Recently, we have run into the problem of trying to determine the optimal path to take when planning for a multiple destinations trip. It is the kind of problem that we face quite frequently in our everyday life, such as planning a holiday trip to various cities overseas; setting up business meetings with various people in different parts of the city; or delivering goods to different locations in a given area. The goal is to find the order of destinations to visit, which requires the least amount of effort (cost/distance/time) needed to spend on such trip. This is a classic example of a TSP, the Traveling Salesman Problem.
There is no “quick and easy” way to solve a TSP for large number of nodes, as it is a NP-Complete problem. Luckily for us, from a practical point of view, we are not trying to solve for large number of nodes. So here’s a few simple algorithms to get us what we need.
Brute Force
Algorithm: Calculate the distances between all nodes, then try all permutations to find the least effort path.

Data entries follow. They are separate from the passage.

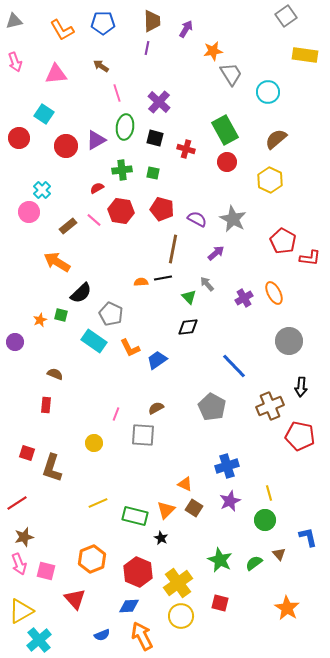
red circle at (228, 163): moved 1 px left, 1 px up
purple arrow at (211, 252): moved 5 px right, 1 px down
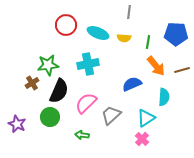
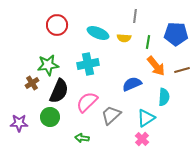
gray line: moved 6 px right, 4 px down
red circle: moved 9 px left
pink semicircle: moved 1 px right, 1 px up
purple star: moved 2 px right, 1 px up; rotated 24 degrees counterclockwise
green arrow: moved 3 px down
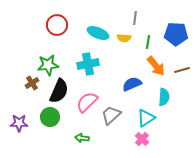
gray line: moved 2 px down
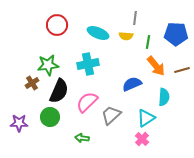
yellow semicircle: moved 2 px right, 2 px up
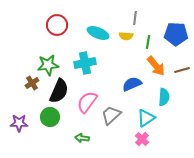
cyan cross: moved 3 px left, 1 px up
pink semicircle: rotated 10 degrees counterclockwise
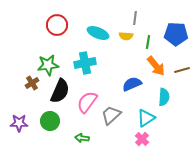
black semicircle: moved 1 px right
green circle: moved 4 px down
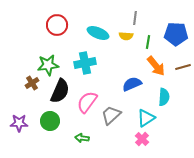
brown line: moved 1 px right, 3 px up
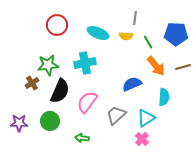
green line: rotated 40 degrees counterclockwise
gray trapezoid: moved 5 px right
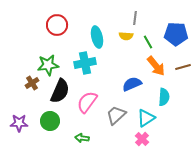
cyan ellipse: moved 1 px left, 4 px down; rotated 55 degrees clockwise
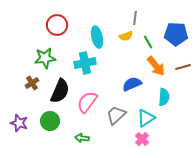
yellow semicircle: rotated 24 degrees counterclockwise
green star: moved 3 px left, 7 px up
purple star: rotated 18 degrees clockwise
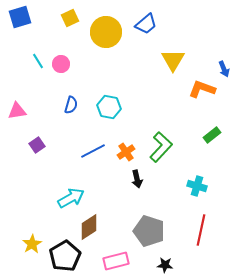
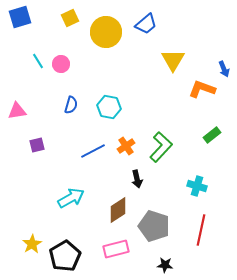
purple square: rotated 21 degrees clockwise
orange cross: moved 6 px up
brown diamond: moved 29 px right, 17 px up
gray pentagon: moved 5 px right, 5 px up
pink rectangle: moved 12 px up
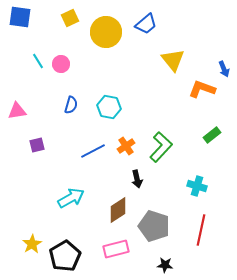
blue square: rotated 25 degrees clockwise
yellow triangle: rotated 10 degrees counterclockwise
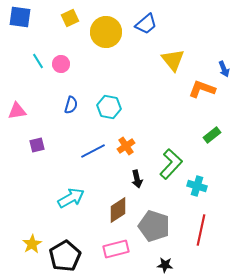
green L-shape: moved 10 px right, 17 px down
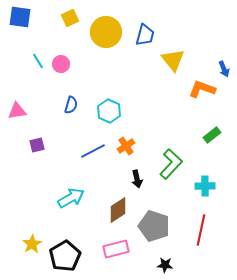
blue trapezoid: moved 1 px left, 11 px down; rotated 35 degrees counterclockwise
cyan hexagon: moved 4 px down; rotated 15 degrees clockwise
cyan cross: moved 8 px right; rotated 18 degrees counterclockwise
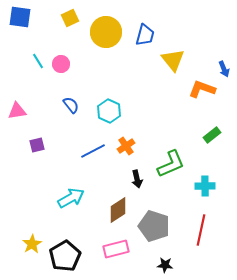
blue semicircle: rotated 54 degrees counterclockwise
green L-shape: rotated 24 degrees clockwise
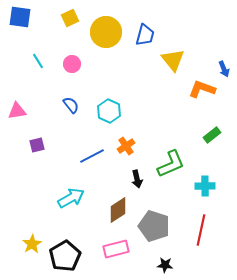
pink circle: moved 11 px right
blue line: moved 1 px left, 5 px down
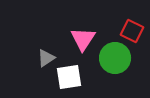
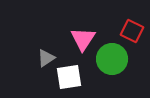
green circle: moved 3 px left, 1 px down
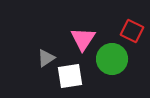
white square: moved 1 px right, 1 px up
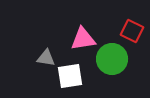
pink triangle: rotated 48 degrees clockwise
gray triangle: rotated 42 degrees clockwise
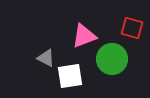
red square: moved 3 px up; rotated 10 degrees counterclockwise
pink triangle: moved 1 px right, 3 px up; rotated 12 degrees counterclockwise
gray triangle: rotated 18 degrees clockwise
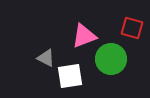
green circle: moved 1 px left
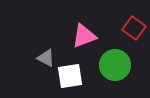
red square: moved 2 px right; rotated 20 degrees clockwise
green circle: moved 4 px right, 6 px down
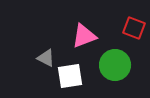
red square: rotated 15 degrees counterclockwise
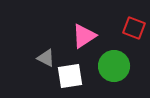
pink triangle: rotated 12 degrees counterclockwise
green circle: moved 1 px left, 1 px down
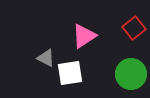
red square: rotated 30 degrees clockwise
green circle: moved 17 px right, 8 px down
white square: moved 3 px up
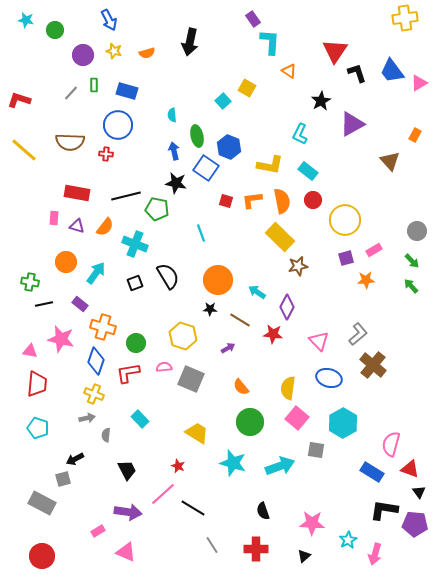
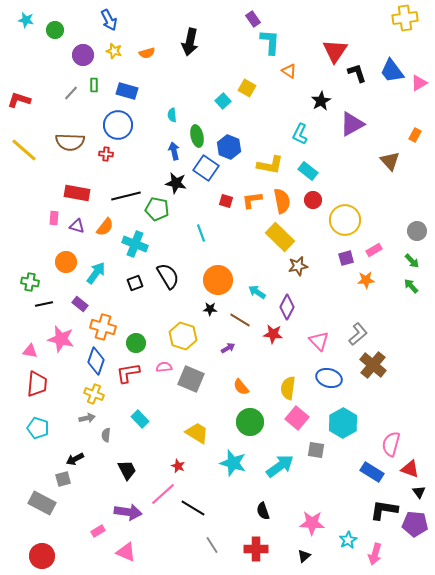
cyan arrow at (280, 466): rotated 16 degrees counterclockwise
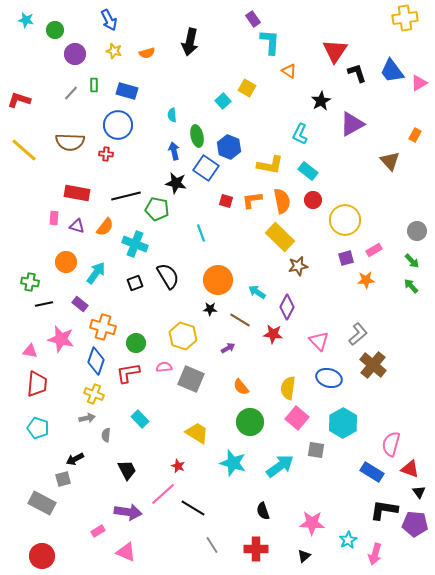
purple circle at (83, 55): moved 8 px left, 1 px up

Pros: Accurate, it’ll give the best path possible
Cons: Slow and very taxing, almost impossible to perform on large number nodes. O(n!)
Nearest Neighbor / Greedy
Algorithm: Pick a starting node, then find the effort require to get to all other nodes, pick the least effort node and continue. Repeat until the last node is reached.
Pros: Fast. For n nodes, only need to calculate (n+1)*(n/2) distances, doesn’t require a pre-calculated matrix of distances.
Cons: Not always accurate, as near by nodes will “lure” the path away, often leaving a few nodes here and there that need to be “picked up” again at the end.
Node Adding
Algorithm: Pick a starting node and an ending node (or 3 nodes for a round trip route), pick a new node and insert it into the existing path at a position that will give the least amount of increase of effort.
Pros: Should gives better result as each new node should be in its correct position. Only need to calculate (n-1)*(n/2) distances.
Cons: Existing nodes may not be in their best position after new nodes are added.
There are more advance algorithms out there, such as Genetic, Ant Colony, etc, that would produce much better result. Also, adding backtracking or reordering existing paths could also give improvements. However, depending on the scenario/reason you want to perform this task for, as well as the available processing power and timeframe you have to do the calculations, it may or may not be practical or worthwhile to do so.
But of course, as an inquisitive programmer/problem solver, one would ignore practicality to find the optimal solution, just for kicks.

Steven Mak
October 27th, 2008 at 5:28 am
2 things you may want to consider:
1) Optical Computing
http://www.opticsinfobase.org/DirectPDFAccess/3E0D3626-BDB9-137E-C34A708B23871C4B_140598.pdf?da=1&id=140598&seq=0&CFID=18786181&CFTOKEN=26893314
Although it still seems too early for now
2) Approximation Algorithm
As it is approximate, so it’s never accurate, but speeds up as accuracy gets lower
Rex
October 28th, 2008 at 9:31 am
You need to consider the shortest path between each point as well? Not just the geocode distances but the actual street distances…
Leon Ho
November 19th, 2008 at 6:26 am
@Rex: Yes. We are looking for ways to do that.